Task details:
Please return the whole listing word for word.

Information shown:
^^^^^^^^^^^^^^^^

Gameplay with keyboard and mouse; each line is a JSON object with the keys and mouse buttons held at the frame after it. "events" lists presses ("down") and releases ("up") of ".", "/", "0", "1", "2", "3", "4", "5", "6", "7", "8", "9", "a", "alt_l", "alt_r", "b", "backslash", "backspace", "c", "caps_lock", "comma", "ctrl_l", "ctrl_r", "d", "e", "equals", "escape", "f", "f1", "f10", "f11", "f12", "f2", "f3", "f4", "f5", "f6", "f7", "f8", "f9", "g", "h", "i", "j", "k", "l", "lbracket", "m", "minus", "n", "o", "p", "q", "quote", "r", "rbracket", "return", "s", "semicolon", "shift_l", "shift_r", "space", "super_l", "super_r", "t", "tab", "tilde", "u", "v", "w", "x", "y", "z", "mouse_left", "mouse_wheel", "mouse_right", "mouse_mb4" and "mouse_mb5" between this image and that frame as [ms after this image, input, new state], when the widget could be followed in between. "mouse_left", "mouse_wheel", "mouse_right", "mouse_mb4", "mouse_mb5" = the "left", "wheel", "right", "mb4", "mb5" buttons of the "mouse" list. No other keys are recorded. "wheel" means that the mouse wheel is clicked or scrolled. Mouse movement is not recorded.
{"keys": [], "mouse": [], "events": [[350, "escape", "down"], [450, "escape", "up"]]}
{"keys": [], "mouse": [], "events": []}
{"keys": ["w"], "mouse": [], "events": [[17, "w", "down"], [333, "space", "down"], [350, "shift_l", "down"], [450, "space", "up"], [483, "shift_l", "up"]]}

^^^^^^^^^^^^^^^^

Response to the exercise:
Gameplay with keyboard and mouse; each line is a JSON object with the keys and mouse buttons held at the frame after it. "events" lists presses ("down") and releases ("up") of ".", "/", "0", "1", "2", "3", "4", "5", "6", "7", "8", "9", "a", "alt_l", "alt_r", "b", "backslash", "backspace", "c", "caps_lock", "comma", "ctrl_l", "ctrl_r", "d", "e", "equals", "escape", "f", "f1", "f10", "f11", "f12", "f2", "f3", "f4", "f5", "f6", "f7", "f8", "f9", "g", "h", "i", "j", "k", "l", "lbracket", "m", "minus", "n", "o", "p", "q", "quote", "r", "rbracket", "return", "s", "semicolon", "shift_l", "shift_r", "space", "super_l", "super_r", "t", "tab", "tilde", "u", "v", "w", "x", "y", "z", "mouse_left", "mouse_wheel", "mouse_right", "mouse_mb4" and "mouse_mb5" between this image and that frame as [ms after this image, input, new state], when the widget could be followed in between. "mouse_left", "mouse_wheel", "mouse_right", "mouse_mb4", "mouse_mb5" = the "left", "wheel", "right", "mb4", "mb5" buttons of the "mouse" list. No other keys are recorded. "wheel" means that the mouse wheel is clicked or scrolled. Mouse movement is not recorded.
{"keys": [], "mouse": [], "events": [[350, "escape", "down"], [450, "escape", "up"]]}
{"keys": [], "mouse": [], "events": []}
{"keys": ["w"], "mouse": [], "events": [[17, "w", "down"], [333, "space", "down"], [350, "shift_l", "down"], [450, "space", "up"], [483, "shift_l", "up"]]}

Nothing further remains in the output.